**What is expected:** Although the records contain pictures, only their text should be reproduced, exactly as written.

Items from a data source:

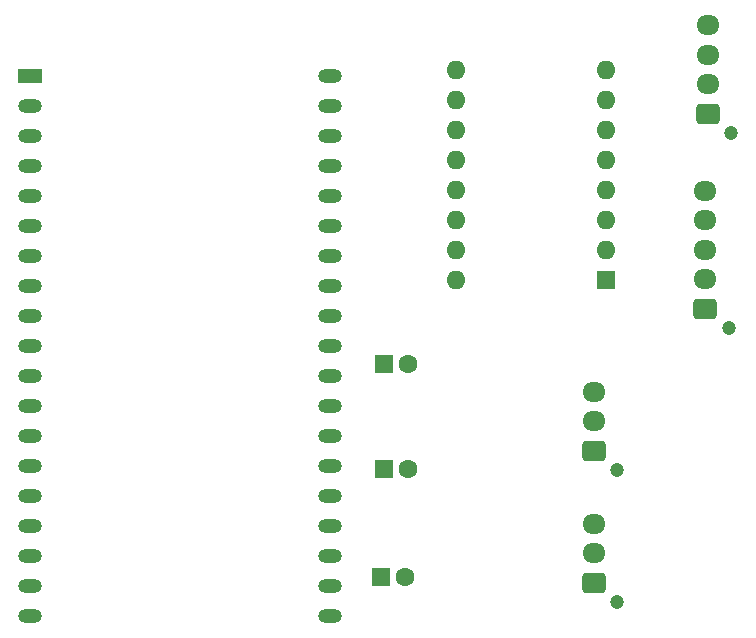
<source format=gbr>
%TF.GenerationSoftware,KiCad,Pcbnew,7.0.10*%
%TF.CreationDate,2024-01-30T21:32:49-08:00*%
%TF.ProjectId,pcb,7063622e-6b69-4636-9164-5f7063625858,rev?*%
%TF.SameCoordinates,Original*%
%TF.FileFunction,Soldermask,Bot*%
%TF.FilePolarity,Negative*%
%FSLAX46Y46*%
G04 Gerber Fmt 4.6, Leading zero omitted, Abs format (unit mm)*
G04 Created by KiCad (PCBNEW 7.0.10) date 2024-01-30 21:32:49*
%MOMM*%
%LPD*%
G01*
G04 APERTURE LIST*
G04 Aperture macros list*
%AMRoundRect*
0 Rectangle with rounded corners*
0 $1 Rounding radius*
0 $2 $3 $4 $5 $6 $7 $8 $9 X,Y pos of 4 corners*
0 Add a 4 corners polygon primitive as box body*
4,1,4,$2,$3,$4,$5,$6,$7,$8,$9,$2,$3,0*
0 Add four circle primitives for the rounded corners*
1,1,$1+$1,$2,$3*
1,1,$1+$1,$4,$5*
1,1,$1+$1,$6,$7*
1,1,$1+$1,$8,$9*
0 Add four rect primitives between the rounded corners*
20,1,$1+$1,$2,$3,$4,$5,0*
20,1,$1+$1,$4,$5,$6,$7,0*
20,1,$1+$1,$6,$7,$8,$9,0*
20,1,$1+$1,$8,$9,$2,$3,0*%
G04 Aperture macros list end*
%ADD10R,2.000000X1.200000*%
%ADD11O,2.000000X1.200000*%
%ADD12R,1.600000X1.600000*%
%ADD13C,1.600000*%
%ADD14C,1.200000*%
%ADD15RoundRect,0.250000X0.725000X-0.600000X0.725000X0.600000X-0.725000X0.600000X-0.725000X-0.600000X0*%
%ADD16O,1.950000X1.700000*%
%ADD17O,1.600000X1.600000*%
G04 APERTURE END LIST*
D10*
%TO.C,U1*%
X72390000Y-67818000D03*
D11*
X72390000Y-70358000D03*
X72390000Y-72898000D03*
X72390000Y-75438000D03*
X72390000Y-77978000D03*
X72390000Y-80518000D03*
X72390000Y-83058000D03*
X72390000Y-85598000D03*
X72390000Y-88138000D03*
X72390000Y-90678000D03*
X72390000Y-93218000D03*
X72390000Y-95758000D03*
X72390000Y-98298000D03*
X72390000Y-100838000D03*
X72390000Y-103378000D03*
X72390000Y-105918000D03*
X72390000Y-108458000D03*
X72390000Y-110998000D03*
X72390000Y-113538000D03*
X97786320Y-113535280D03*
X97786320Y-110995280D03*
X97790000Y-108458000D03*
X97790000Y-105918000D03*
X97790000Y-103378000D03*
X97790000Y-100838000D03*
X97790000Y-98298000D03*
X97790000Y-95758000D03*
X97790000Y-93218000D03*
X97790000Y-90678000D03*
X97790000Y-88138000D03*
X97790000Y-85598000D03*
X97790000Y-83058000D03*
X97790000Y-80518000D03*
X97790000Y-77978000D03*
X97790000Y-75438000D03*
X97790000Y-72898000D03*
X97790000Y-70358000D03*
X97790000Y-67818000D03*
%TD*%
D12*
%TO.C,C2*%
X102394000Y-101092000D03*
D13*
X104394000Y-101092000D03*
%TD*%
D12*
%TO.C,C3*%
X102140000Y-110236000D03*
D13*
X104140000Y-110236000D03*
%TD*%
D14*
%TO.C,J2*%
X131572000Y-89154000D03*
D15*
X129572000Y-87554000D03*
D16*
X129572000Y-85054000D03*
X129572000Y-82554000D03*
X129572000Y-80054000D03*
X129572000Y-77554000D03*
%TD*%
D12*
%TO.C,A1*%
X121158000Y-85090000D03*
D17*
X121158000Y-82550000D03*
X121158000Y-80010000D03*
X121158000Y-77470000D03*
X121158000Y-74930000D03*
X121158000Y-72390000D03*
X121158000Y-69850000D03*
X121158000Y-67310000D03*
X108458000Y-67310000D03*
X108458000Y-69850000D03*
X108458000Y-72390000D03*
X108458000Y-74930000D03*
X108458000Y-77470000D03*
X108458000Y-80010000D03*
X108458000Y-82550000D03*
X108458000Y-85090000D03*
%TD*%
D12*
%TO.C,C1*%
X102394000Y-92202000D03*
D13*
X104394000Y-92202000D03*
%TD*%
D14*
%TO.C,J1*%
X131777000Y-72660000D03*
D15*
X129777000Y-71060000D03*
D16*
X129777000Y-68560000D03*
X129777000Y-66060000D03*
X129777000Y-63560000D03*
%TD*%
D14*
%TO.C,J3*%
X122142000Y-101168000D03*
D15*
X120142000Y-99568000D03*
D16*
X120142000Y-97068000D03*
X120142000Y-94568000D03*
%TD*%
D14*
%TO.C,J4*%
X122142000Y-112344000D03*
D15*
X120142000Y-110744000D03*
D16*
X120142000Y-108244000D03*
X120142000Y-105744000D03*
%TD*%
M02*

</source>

**Answer section:**
<source format=gbr>
%TF.GenerationSoftware,KiCad,Pcbnew,7.0.10*%
%TF.CreationDate,2024-01-30T21:32:49-08:00*%
%TF.ProjectId,pcb,7063622e-6b69-4636-9164-5f7063625858,rev?*%
%TF.SameCoordinates,Original*%
%TF.FileFunction,Soldermask,Bot*%
%TF.FilePolarity,Negative*%
%FSLAX46Y46*%
G04 Gerber Fmt 4.6, Leading zero omitted, Abs format (unit mm)*
G04 Created by KiCad (PCBNEW 7.0.10) date 2024-01-30 21:32:49*
%MOMM*%
%LPD*%
G01*
G04 APERTURE LIST*
G04 Aperture macros list*
%AMRoundRect*
0 Rectangle with rounded corners*
0 $1 Rounding radius*
0 $2 $3 $4 $5 $6 $7 $8 $9 X,Y pos of 4 corners*
0 Add a 4 corners polygon primitive as box body*
4,1,4,$2,$3,$4,$5,$6,$7,$8,$9,$2,$3,0*
0 Add four circle primitives for the rounded corners*
1,1,$1+$1,$2,$3*
1,1,$1+$1,$4,$5*
1,1,$1+$1,$6,$7*
1,1,$1+$1,$8,$9*
0 Add four rect primitives between the rounded corners*
20,1,$1+$1,$2,$3,$4,$5,0*
20,1,$1+$1,$4,$5,$6,$7,0*
20,1,$1+$1,$6,$7,$8,$9,0*
20,1,$1+$1,$8,$9,$2,$3,0*%
G04 Aperture macros list end*
%ADD10R,2.000000X1.200000*%
%ADD11O,2.000000X1.200000*%
%ADD12R,1.600000X1.600000*%
%ADD13C,1.600000*%
%ADD14C,1.200000*%
%ADD15RoundRect,0.250000X0.725000X-0.600000X0.725000X0.600000X-0.725000X0.600000X-0.725000X-0.600000X0*%
%ADD16O,1.950000X1.700000*%
%ADD17O,1.600000X1.600000*%
G04 APERTURE END LIST*
D10*
%TO.C,U1*%
X72390000Y-67818000D03*
D11*
X72390000Y-70358000D03*
X72390000Y-72898000D03*
X72390000Y-75438000D03*
X72390000Y-77978000D03*
X72390000Y-80518000D03*
X72390000Y-83058000D03*
X72390000Y-85598000D03*
X72390000Y-88138000D03*
X72390000Y-90678000D03*
X72390000Y-93218000D03*
X72390000Y-95758000D03*
X72390000Y-98298000D03*
X72390000Y-100838000D03*
X72390000Y-103378000D03*
X72390000Y-105918000D03*
X72390000Y-108458000D03*
X72390000Y-110998000D03*
X72390000Y-113538000D03*
X97786320Y-113535280D03*
X97786320Y-110995280D03*
X97790000Y-108458000D03*
X97790000Y-105918000D03*
X97790000Y-103378000D03*
X97790000Y-100838000D03*
X97790000Y-98298000D03*
X97790000Y-95758000D03*
X97790000Y-93218000D03*
X97790000Y-90678000D03*
X97790000Y-88138000D03*
X97790000Y-85598000D03*
X97790000Y-83058000D03*
X97790000Y-80518000D03*
X97790000Y-77978000D03*
X97790000Y-75438000D03*
X97790000Y-72898000D03*
X97790000Y-70358000D03*
X97790000Y-67818000D03*
%TD*%
D12*
%TO.C,C2*%
X102394000Y-101092000D03*
D13*
X104394000Y-101092000D03*
%TD*%
D12*
%TO.C,C3*%
X102140000Y-110236000D03*
D13*
X104140000Y-110236000D03*
%TD*%
D14*
%TO.C,J2*%
X131572000Y-89154000D03*
D15*
X129572000Y-87554000D03*
D16*
X129572000Y-85054000D03*
X129572000Y-82554000D03*
X129572000Y-80054000D03*
X129572000Y-77554000D03*
%TD*%
D12*
%TO.C,A1*%
X121158000Y-85090000D03*
D17*
X121158000Y-82550000D03*
X121158000Y-80010000D03*
X121158000Y-77470000D03*
X121158000Y-74930000D03*
X121158000Y-72390000D03*
X121158000Y-69850000D03*
X121158000Y-67310000D03*
X108458000Y-67310000D03*
X108458000Y-69850000D03*
X108458000Y-72390000D03*
X108458000Y-74930000D03*
X108458000Y-77470000D03*
X108458000Y-80010000D03*
X108458000Y-82550000D03*
X108458000Y-85090000D03*
%TD*%
D12*
%TO.C,C1*%
X102394000Y-92202000D03*
D13*
X104394000Y-92202000D03*
%TD*%
D14*
%TO.C,J1*%
X131777000Y-72660000D03*
D15*
X129777000Y-71060000D03*
D16*
X129777000Y-68560000D03*
X129777000Y-66060000D03*
X129777000Y-63560000D03*
%TD*%
D14*
%TO.C,J3*%
X122142000Y-101168000D03*
D15*
X120142000Y-99568000D03*
D16*
X120142000Y-97068000D03*
X120142000Y-94568000D03*
%TD*%
D14*
%TO.C,J4*%
X122142000Y-112344000D03*
D15*
X120142000Y-110744000D03*
D16*
X120142000Y-108244000D03*
X120142000Y-105744000D03*
%TD*%
M02*

</source>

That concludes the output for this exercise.